[Data extracted from a collection]
+--
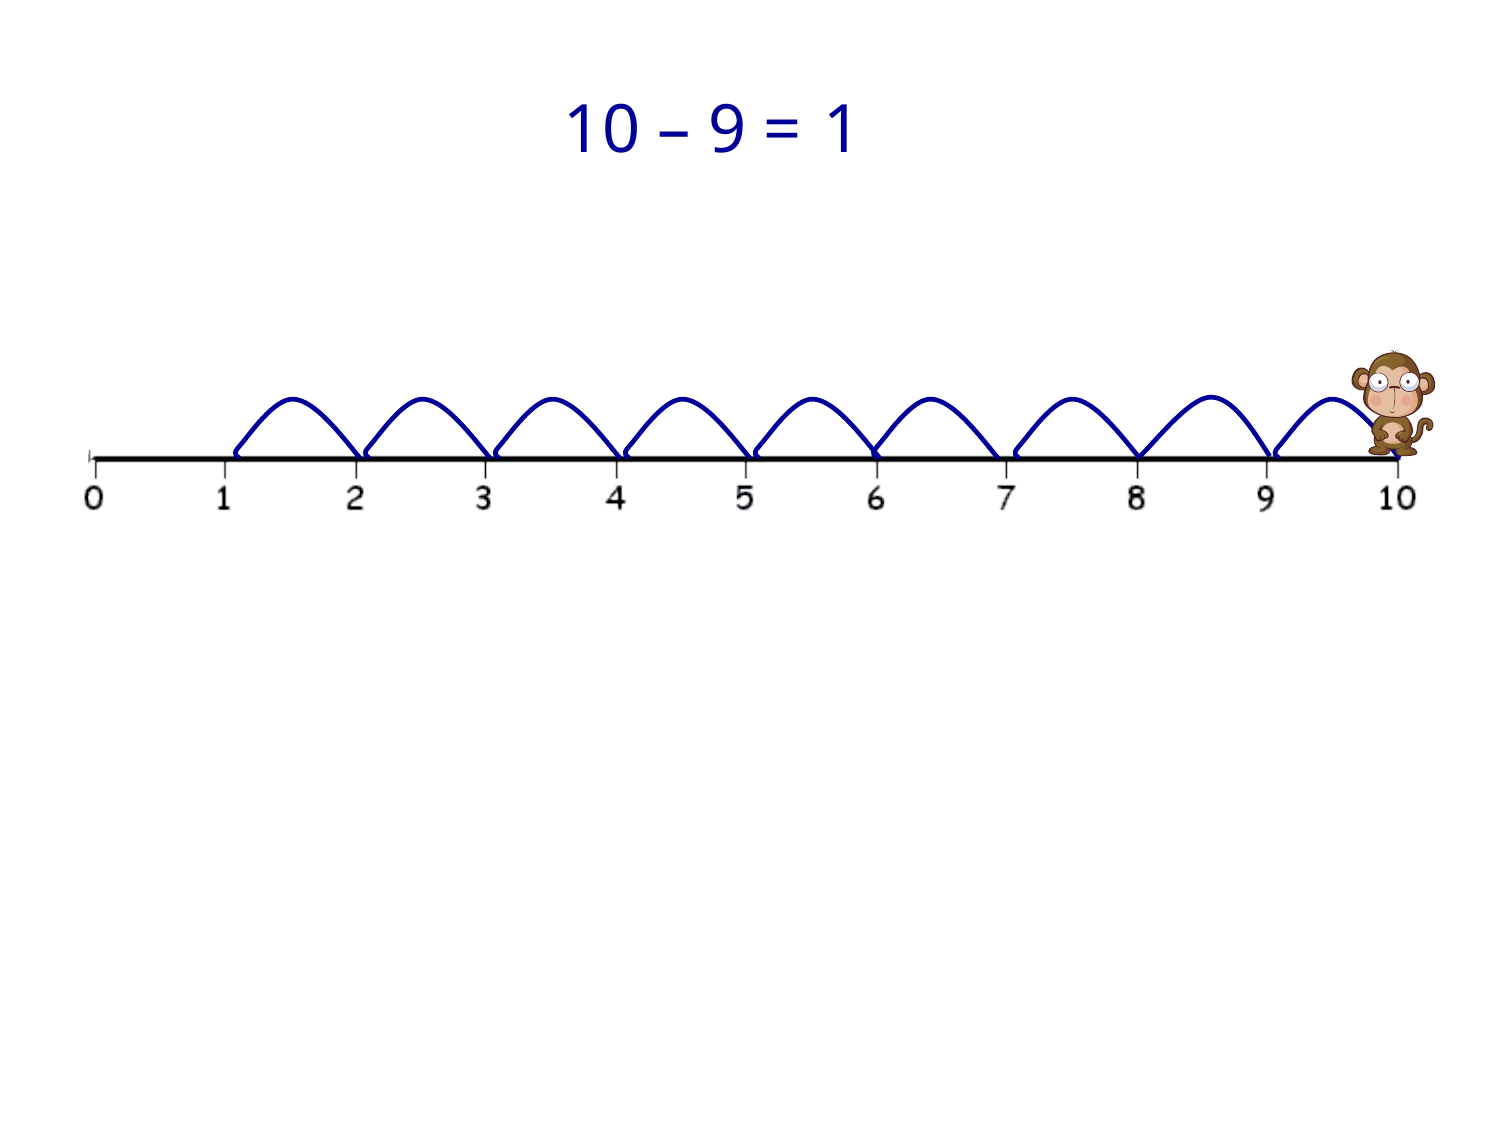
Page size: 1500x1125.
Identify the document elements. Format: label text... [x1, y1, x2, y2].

text_box 1 [809, 78, 892, 173]
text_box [64, 432, 1447, 630]
text_box 10 – 9 = [549, 78, 809, 173]
picture [1351, 349, 1436, 457]
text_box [229, 396, 1346, 459]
+--
Assignment
Without the pictures, reproduce every entry exactly as written.

Solution
Page size: 1500x1125.
Identify the document elements. Format: label text... [x1, y1, x2, y2].

text_box 1 [809, 78, 892, 173]
text_box [64, 432, 1447, 630]
text_box 10 – 9 = [549, 78, 809, 173]
picture [1351, 349, 1436, 457]
text_box [229, 396, 1346, 459]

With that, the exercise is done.